No dia 2 de novembro, a Igreja Católica celebra o dia de Finados.

Nesta data, os fiéis são convidados a rezar por aqueles que já não vivem entre nós e a lembrar que a existência terrena é passageira.

O Catecismo da Igreja Católica ensina que “tal como Cristo ressuscitou verdadeiramente dos mortos e vive para sempre, assim também os justos, depois da morte, viverão para sempre com Cristo ressuscitado, e Ele os ressuscitará no último dia”.

Em um artigo intitulado Comunhão dos Santos, publicado em 2010 no portal da arquidiocese, o Arcebispo do Rio de Janeiro, Dom Orani João Tempesta, explicou que o ensino católico da oração está unido intimamente ao dogma de suma importância para compreendermos a íntima união com os falecidos: o dogma da Comunhão dos Santos.
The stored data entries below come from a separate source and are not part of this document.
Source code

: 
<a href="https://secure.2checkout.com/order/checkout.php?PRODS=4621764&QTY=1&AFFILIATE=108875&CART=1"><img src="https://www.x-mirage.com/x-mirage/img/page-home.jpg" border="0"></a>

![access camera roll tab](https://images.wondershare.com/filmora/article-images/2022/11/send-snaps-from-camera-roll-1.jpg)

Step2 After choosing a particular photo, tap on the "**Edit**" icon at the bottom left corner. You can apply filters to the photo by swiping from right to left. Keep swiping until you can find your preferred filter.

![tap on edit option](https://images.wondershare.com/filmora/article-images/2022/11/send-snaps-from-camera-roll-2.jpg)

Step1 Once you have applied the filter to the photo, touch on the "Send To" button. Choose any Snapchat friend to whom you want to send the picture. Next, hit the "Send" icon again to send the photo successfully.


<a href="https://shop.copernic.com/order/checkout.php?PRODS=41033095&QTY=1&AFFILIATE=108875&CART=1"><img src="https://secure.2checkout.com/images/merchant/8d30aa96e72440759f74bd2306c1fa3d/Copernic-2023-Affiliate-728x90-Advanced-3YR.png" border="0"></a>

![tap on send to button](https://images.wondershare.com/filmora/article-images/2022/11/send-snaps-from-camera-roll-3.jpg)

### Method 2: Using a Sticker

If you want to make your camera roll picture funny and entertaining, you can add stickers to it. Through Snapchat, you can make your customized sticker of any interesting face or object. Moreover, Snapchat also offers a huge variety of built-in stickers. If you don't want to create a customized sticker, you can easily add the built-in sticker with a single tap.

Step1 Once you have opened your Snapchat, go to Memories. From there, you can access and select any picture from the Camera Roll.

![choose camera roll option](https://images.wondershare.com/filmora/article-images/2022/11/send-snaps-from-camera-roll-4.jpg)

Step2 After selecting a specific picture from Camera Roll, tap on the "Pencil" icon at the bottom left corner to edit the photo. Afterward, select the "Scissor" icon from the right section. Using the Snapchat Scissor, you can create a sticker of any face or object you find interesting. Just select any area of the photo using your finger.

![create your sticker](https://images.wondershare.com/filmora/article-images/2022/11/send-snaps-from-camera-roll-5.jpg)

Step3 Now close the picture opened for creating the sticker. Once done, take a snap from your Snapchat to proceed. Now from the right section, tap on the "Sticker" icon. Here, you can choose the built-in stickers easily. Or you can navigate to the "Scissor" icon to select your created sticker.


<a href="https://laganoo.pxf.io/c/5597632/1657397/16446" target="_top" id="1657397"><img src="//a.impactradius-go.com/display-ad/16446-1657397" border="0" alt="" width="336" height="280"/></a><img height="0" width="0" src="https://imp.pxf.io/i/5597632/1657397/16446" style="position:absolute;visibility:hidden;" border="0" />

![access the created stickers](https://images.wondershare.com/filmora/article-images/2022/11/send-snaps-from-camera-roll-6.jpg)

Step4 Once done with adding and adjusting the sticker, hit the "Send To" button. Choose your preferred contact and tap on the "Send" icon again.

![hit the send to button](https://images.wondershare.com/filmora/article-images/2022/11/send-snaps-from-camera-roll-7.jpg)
O Prelado recorda que a expressão “Comunhão dos Santos”, contida na oração do Credo, não se refere apenas aos Santos canonizados pela Igreja, mas a todos os que, pelo Batismo, juntam-se aos que creem na Palavra do Senhor Jesus (cf. Catecismo da Igreja Católica, 958).

Ministros da consolação e esperança

A Igreja no Rio de Janeiro conta atualmente com mais de mil ministros da consolação e esperança, que trabalham nos dezenove cemitérios da arquidiocese, consolando e levando a esperança a todos os que perderam seus entes queridos.

“Levamos para as pessoas a consciência sobre a importância de rezar pela ressurreição”, declarou a coordenadora arquidiocesana do Ministério da Consolação e Esperança, Marilda Roriz.

Anualmente, há uma preparação de novos ministros, geralmente realizada no mês de maio, na Catedral de São Sebastião, e ministrada pelo assistente eclesiástico do ministério, Pe. Pedro Paulo.

Iniciado no ano de 1984 nos cemitérios de São João Batista e de Inhaúma, esse trabalho pastoral foi estendido em esfera arquidiocesana, em 1988, abrangendo dessa forma todos os cemitérios da cidade.